◆ Assignment
Reproduce the part of the backprop network thread that starts with "Debugging a Backprop" and ends after "any help appreciated.", keeping every character unchanged.

Debugging a Backprop Neural Network: Issues & Solutions

Superposed_Cat · Feb 27, 2023

I am trying for the first time in 5 years, to make a n- layer, m-width backprop neural network from scratch, My issue is, I've tried training it on XOR, where it returns 0.48 for any of the inputs instead of 1 for half of them and 0 for the other half, if you give it a dataset where the outputs range from 0.6 to 0.99 with the average being 0.7, it will return 0.7 for all, I feel like my loop structure and math is correct, I'm failing to see my problem, any help appreciated.

full code: https://www.mediafire.com/file/f58ia4kj4hmhz99/ConsoleApp3.rar/file

output:

enter image description here
backprop:

C#:

public void bp(double[] x)
        {
            for (int i = 0; i < outputs.Length; i++)
            {
                outputs[i].e = -(outputs[i].a - x[i]) *
                    sig_dx(outputs[i].a);

                for (int j = 0; j < width; j++)
                {
                    outputs[i].w[j] += outputs[i].e * n[n.GetLength(0) - 1, j].a;
                }
            }

            for (int j = 0; j < width; j++)
            {
                double sum = 0;
                for (int k = 0; k < outputs.Length; k++)
                {
                    sum += outputs[k].e * sig_dx(n[n.GetLength(0)-1,j].a) *
                        outputs[k].w[j];
                }
                n[n.GetLength(0)-1, j].e = sum;
            }
            
            /*for (int i = layers - 1; i > 0; i--)
            {
                for (int j = 0; j < width; j++)
                {
                    for (int k = 0; k < width; k++)
                    {
                        n[i, j].w[k] += n[i, j].e //* sig_dx(n[i, j].a)
                            * n[i - 1, k].a;
                    }
                }
            }*/
            for (int i = layers - 2; i >= 0; i--)
            {
                for (int j = 0; j < width; j++)
                {
                    double sum = 0;
                    for (int k = 0; k < width; k++)

◆ Listed records
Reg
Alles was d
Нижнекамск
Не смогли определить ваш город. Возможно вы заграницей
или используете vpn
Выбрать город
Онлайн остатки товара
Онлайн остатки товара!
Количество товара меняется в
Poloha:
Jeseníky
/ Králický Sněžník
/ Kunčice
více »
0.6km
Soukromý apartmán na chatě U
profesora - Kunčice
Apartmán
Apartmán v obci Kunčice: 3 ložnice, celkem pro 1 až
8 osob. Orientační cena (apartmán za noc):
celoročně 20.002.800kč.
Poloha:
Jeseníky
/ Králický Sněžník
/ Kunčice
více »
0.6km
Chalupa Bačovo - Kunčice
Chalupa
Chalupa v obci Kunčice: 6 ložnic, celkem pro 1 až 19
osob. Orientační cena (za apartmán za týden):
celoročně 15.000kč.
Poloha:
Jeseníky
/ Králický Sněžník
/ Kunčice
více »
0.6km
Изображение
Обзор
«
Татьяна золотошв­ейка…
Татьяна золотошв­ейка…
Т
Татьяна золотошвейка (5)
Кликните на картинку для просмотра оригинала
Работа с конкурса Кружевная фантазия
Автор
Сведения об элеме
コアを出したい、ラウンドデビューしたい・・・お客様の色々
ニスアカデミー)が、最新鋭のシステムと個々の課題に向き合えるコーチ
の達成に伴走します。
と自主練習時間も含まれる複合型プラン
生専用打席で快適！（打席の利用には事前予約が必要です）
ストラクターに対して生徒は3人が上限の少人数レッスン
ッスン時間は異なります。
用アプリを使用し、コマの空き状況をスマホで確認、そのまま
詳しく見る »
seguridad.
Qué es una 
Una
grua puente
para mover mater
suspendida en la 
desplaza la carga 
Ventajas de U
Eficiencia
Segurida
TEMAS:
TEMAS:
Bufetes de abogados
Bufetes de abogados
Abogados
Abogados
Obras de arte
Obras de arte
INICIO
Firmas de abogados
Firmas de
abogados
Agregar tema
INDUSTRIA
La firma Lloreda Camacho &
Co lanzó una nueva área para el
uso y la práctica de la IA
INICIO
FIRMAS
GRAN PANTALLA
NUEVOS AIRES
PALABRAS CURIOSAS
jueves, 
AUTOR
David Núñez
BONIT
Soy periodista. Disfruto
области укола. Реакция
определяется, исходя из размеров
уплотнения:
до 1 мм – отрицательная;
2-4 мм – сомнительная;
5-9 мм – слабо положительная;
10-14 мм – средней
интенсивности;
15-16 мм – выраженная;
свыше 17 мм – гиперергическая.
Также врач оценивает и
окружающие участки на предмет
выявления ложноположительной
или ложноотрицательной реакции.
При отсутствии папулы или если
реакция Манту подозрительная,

◆ Answer space
Debugging a Backprop Neural Network: Issues & Solutions

Superposed_Cat · Feb 27, 2023

I am trying for the first time in 5 years, to make a n- layer, m-width backprop neural network from scratch, My issue is, I've tried training it on XOR, where it returns 0.48 for any of the inputs instead of 1 for half of them and 0 for the other half, if you give it a dataset where the outputs range from 0.6 to 0.99 with the average being 0.7, it will return 0.7 for all, I feel like my loop structure and math is correct, I'm failing to see my problem, any help appreciated.